**Problema a:** Transcreva o trecho do texto sobre o Porto Geral do Cubatão que vai de "Pouco pendor faz" até "e a natureza.", incluindo essas duas passagens.

Para satisfazer-nos, ao que S.M. nos ordena com aquela legalidade, que
pede negócio de tanta consideração, ouvimos também aos homens bons, e Republicanos desta Vila [1]
os quais responderam em ato de Câmara, o que consta do documento, que remetemos a V. Exa. por cópia, e nós da nossa parte o fazemos do modo
seguinte: A súplica do Reverendo Padre Reitor é alternativa, e contém duas partes entre si distintas, e opostas. Na primeira considera, e com razão,
o porto livre e navegação comum, e na segunda considera, esta navegação, como Passagem, propondo a S. M. que pode tomá-la para Sua Real Fazenda.
Enquanto à primeira parte é injusto, e contra direito
expresso o requerimento do Reverendo Suplicante; pois sendo cousa sabida de todos (e mesmo de V. Exa., que tantas vezes tem passado por ele) que o
Porto Geral do Cubatão dista quatro léguas rio acima desta Vila, donde para ele se navega sempre por mar salgado; pois ao dito Porto, e ainda mais
acima chegam os fluxos, e refluxos das marés, e na enchente podem navegar Sumacas [2]
e embarcações grandes, e em todo o tempo o fazem escaleres, canoas e barcos, mal podem os
Reverendos Suplicantes pretender preferência em uma ressaca [3]
de mar navegável, que de sua natureza é, e foi sempre comum, e livre a todos os navegantes desde a
povoação desta Capitania há perto de dois séculos, e pelo direito das gentes estabelecidas entre todas as Repúblicas, ainda entre aquelas, que a
nossa presunção chama bárbaras, o uso dos rios navegáveis, e muito mais das ressacas do mar, como esta, é público e comum a todos, os que por elas
querem navegar, por cuja causa senão pode nelas impor servidão, nem condição alguma de aluguel de canoas somente este, ou aquele indivíduo; mas o
podem livremente fazer, sem que obste, o que alega o Reverendo Suplicante de serem suas, ou do seu Colégio as terras do dito Porto; pois ainda que
essa alegação é verdadeira não conclue para o caso; porque o alveo, ou ribanceira do rio, e a praia do mar são, conforme ao direito primeiro das
gentes, da mesma natureza que o rio, e o mar, que as inunda, e sendo o uso daqueles público, também o fica sendo o destas, e corre a mesma paridade,
que nas estradas públicas, as quais não podem impedir aos viandantes os senhores das terras, por onde passarão.
Pouco pendor faz a ociosidade das canoas do Reverendo Suplicante, que na sua súplica
se aponta, contrapesada com o gravíssimo ônus, que teriam os navegantes de um Porto tão freqüentado, obrigados a embarcar nas canoas do Reverendo
Suplicante podendo-o fazer em outras próprias, emprestadas ou alugadas com incomparável comodidade, tirando-se-lhes desta sorte a natural liberdade,
que lhes faculta o direito, e a natureza.

**Material fornecido:**

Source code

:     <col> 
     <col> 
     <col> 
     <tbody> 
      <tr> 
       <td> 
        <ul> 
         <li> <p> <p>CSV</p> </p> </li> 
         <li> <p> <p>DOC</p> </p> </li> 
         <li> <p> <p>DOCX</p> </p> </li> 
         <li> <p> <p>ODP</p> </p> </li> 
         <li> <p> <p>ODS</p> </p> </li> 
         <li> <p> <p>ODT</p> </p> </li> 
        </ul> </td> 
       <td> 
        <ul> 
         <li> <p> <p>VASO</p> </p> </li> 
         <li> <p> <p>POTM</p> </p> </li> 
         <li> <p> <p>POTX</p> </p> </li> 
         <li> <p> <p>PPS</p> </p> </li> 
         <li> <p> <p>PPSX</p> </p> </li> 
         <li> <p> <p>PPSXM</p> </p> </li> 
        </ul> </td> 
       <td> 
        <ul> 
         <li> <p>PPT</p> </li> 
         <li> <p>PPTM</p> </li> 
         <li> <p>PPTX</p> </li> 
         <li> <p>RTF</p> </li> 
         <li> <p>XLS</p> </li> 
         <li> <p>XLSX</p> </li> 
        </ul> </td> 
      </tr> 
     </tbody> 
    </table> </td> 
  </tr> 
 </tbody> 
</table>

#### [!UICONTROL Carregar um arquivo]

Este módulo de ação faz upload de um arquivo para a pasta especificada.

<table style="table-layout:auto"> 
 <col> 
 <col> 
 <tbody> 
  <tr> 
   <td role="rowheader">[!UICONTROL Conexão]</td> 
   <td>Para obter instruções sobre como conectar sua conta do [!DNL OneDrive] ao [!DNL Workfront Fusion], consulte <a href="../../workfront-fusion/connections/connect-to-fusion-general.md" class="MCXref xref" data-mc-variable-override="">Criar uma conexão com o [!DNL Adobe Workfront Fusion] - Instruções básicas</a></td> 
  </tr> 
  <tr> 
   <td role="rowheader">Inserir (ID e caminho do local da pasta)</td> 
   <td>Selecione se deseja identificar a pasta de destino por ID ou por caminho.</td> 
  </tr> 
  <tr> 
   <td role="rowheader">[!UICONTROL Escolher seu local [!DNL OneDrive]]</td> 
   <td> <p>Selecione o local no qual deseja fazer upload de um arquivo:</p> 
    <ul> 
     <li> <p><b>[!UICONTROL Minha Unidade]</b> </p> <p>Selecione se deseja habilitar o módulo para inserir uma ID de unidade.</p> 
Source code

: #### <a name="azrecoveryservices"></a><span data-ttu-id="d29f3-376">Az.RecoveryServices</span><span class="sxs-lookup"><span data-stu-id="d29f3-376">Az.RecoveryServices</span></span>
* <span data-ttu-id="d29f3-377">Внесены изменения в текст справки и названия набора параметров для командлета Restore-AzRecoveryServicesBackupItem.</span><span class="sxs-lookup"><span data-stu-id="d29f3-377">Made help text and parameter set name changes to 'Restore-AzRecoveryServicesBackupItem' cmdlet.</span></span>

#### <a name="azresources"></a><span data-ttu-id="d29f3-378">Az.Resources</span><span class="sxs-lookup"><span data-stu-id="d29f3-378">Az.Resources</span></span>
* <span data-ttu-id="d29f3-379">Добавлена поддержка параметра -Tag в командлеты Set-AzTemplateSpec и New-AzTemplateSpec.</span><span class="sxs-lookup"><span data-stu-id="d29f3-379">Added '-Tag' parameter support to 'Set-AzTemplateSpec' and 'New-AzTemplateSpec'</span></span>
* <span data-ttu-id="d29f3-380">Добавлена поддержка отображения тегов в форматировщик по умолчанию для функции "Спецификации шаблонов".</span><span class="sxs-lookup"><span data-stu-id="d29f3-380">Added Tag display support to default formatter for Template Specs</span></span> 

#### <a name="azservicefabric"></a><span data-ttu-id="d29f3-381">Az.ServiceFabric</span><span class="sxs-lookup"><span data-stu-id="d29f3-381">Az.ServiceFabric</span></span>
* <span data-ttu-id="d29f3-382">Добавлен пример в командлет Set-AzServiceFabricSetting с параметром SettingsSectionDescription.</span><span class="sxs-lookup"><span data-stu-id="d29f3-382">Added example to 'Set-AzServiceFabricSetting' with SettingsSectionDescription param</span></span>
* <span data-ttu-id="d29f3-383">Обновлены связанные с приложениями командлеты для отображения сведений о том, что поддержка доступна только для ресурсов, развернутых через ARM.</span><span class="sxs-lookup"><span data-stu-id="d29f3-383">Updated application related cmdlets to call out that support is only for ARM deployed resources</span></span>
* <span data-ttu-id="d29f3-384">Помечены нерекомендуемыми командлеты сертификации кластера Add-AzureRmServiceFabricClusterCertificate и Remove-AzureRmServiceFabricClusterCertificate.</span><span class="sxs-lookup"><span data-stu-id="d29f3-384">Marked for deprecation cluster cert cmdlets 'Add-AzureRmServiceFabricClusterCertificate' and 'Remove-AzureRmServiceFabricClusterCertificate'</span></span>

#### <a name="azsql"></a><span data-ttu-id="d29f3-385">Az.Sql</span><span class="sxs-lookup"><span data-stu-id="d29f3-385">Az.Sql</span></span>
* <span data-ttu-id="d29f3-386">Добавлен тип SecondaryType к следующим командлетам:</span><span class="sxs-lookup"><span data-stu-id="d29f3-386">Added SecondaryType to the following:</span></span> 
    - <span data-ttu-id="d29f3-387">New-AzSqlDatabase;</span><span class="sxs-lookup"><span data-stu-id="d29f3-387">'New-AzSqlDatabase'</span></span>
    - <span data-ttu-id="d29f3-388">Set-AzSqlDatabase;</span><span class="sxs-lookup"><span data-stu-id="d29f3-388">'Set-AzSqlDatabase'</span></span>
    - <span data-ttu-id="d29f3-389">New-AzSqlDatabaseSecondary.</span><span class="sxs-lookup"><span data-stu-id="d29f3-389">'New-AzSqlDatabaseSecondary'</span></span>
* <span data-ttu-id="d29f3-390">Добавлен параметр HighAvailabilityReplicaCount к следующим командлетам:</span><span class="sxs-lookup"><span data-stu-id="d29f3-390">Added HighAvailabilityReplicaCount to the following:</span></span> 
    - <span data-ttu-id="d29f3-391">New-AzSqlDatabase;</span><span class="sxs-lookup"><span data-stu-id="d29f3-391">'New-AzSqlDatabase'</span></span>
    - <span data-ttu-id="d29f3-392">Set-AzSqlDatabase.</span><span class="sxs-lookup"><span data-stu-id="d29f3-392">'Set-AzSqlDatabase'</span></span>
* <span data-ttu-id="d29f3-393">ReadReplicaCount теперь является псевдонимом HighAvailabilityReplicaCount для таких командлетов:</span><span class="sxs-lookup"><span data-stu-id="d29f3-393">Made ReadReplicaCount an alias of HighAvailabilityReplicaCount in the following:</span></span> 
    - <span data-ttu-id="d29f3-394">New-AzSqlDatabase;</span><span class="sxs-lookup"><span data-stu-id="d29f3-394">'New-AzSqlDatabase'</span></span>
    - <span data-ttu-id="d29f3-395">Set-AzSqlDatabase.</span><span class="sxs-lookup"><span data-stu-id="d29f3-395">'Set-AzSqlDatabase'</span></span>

**Problema b:** Localize nas entradas acima todas as linhas em que aparece a palavra "Made" e copie cada uma delas.

**Resolução a:**
Pouco pendor faz a ociosidade das canoas do Reverendo Suplicante, que na sua súplica
se aponta, contrapesada com o gravíssimo ônus, que teriam os navegantes de um Porto tão freqüentado, obrigados a embarcar nas canoas do Reverendo
Suplicante podendo-o fazer em outras próprias, emprestadas ou alugadas com incomparável comodidade, tirando-se-lhes desta sorte a natural liberdade,
que lhes faculta o direito, e a natureza.

**Resolução b:**
* <span data-ttu-id="d29f3-377">Внесены изменения в текст справки и названия набора параметров для командлета Restore-AzRecoveryServicesBackupItem.</span><span class="sxs-lookup"><span data-stu-id="d29f3-377">Made help text and parameter set name changes to 'Restore-AzRecoveryServicesBackupItem' cmdlet.</span></span>
* <span data-ttu-id="d29f3-393">ReadReplicaCount теперь является псевдонимом HighAvailabilityReplicaCount для таких командлетов:</span><span class="sxs-lookup"><span data-stu-id="d29f3-393">Made ReadReplicaCount an alias of HighAvailabilityReplicaCount in the following:</span></span> 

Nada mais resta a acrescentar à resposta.